︎︎︎Andria Kyriakidou  


The Magnificent One are a series of double-sided paintings on canvas tat share the same name and was at that point  Andria’s most recent works. Andria exhibited one of the three painitngs hanged by a tree. In these pieces Andria was inspired by Ursula K. Le Guin’s  essay The Carrier Bag Theory of Fiction 1986 where she shifts the way we look at humanity’s foundations from a narrative of domination to one of gathering, holding, and sharing. Le Guin explains that a carrier bag contains no heroes but instead there are many different protagonists with equal importance to the plot. These paintings are exploring stories about a weird shared reality; The carrier bag gatherers and not lone heroes, but rather rooted in a shared existence entangled with the female Utopian and Dystopian world-building imagination.

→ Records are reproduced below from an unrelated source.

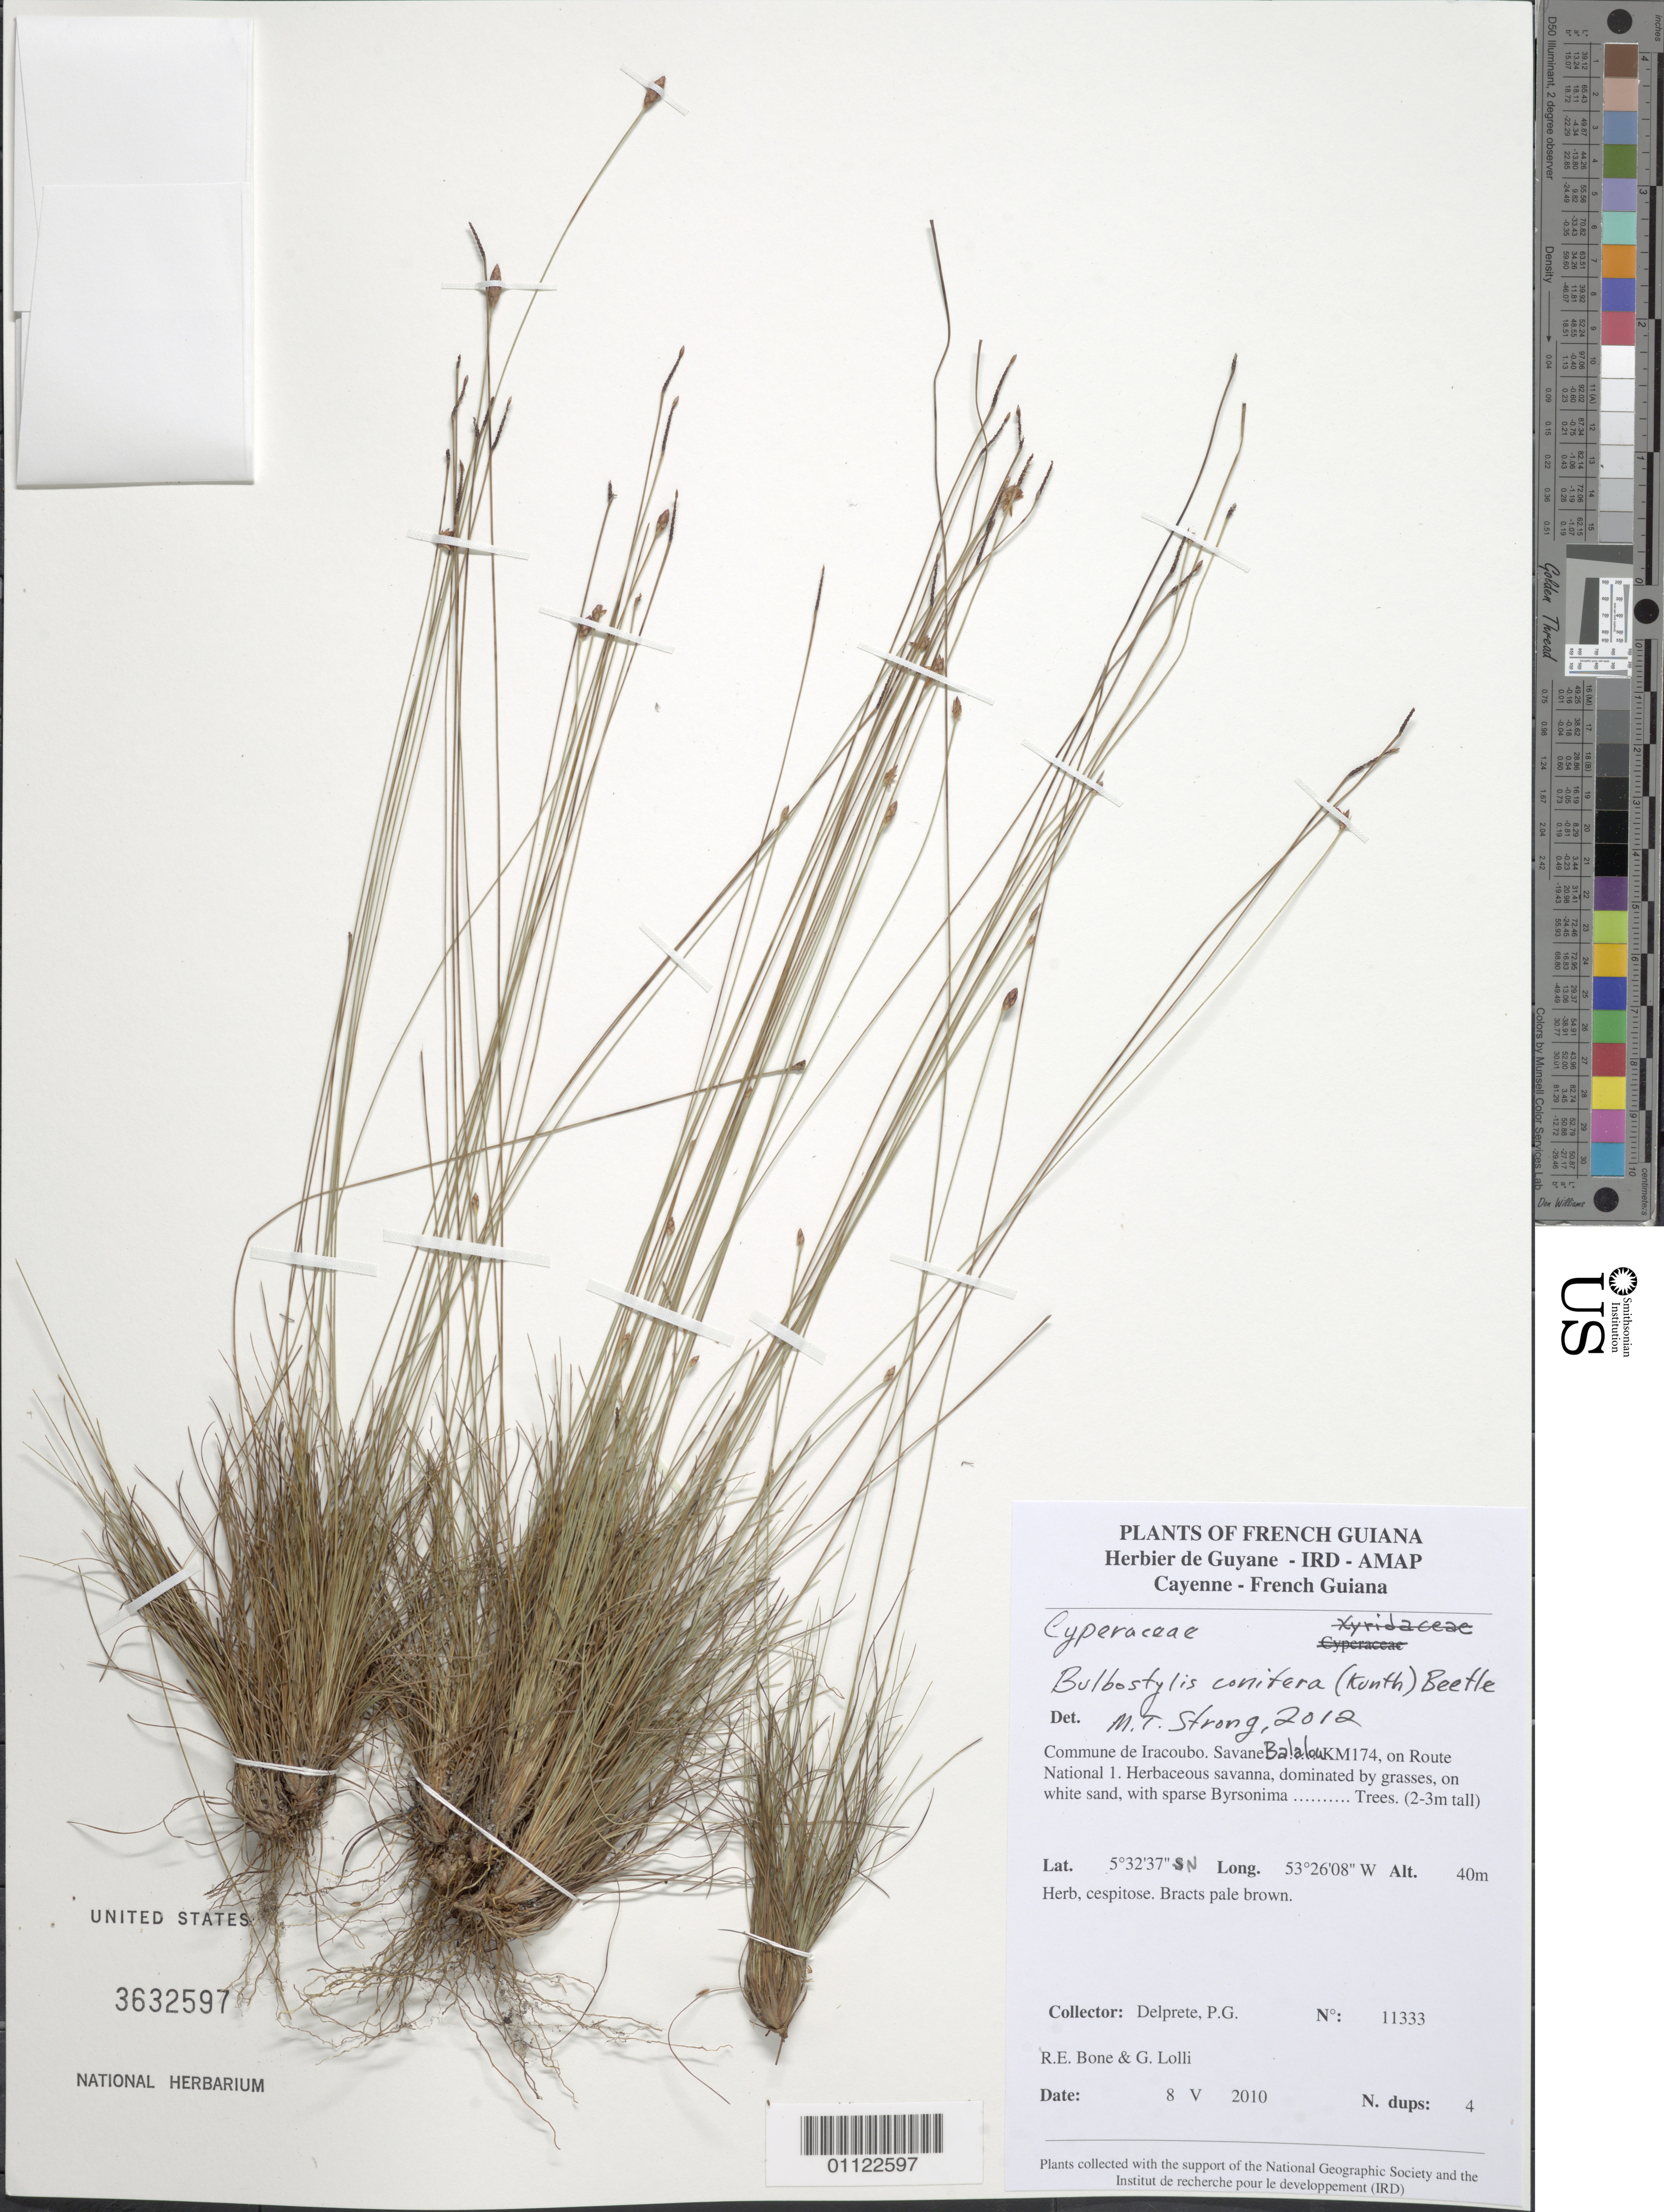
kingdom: Plantae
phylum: Tracheophyta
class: Liliopsida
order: Poales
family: Cyperaceae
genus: Bulbostylis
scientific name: Bulbostylis conifera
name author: (Kunth) C.B. Clarke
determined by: Strong, M. T., (US), Smithsonian Institution - National Museum of Natural History (UNITED STATES)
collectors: P. G. Delprete, R. Bone & G. Lolli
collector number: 11333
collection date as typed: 8-May-10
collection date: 1910-05-08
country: French Guiana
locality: Commune de Iracoubo. Savane Balalou KM 174, on Route National 1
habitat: Herbaceous savanna, dominated by grasses, on white sand, with sparse Byrsonima trees (2-3m tall)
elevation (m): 40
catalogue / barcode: US 3632597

They portray environments filled with room for complexity and contradiction, difference and simultaneity where one thing is entangled with another, and with another.  And describe a time that doesn’t progress in an easily digestible straight line, with a beginning, middle and end. Instead, there are many timelines, each darting around, bringing actions of the past and future into the present.


︎ Andria Kyriakidou is a London based visual and performance artist from Cyprus born in 1993. She works between performance, video, sculpture, photography and painting and her works are exploring the relationship between Feminism and Technology under Capitalism. She studied Fine arts in the Superior School of Fine Arts in Athens and took her Masters in Fine Arts from Kingston University in London.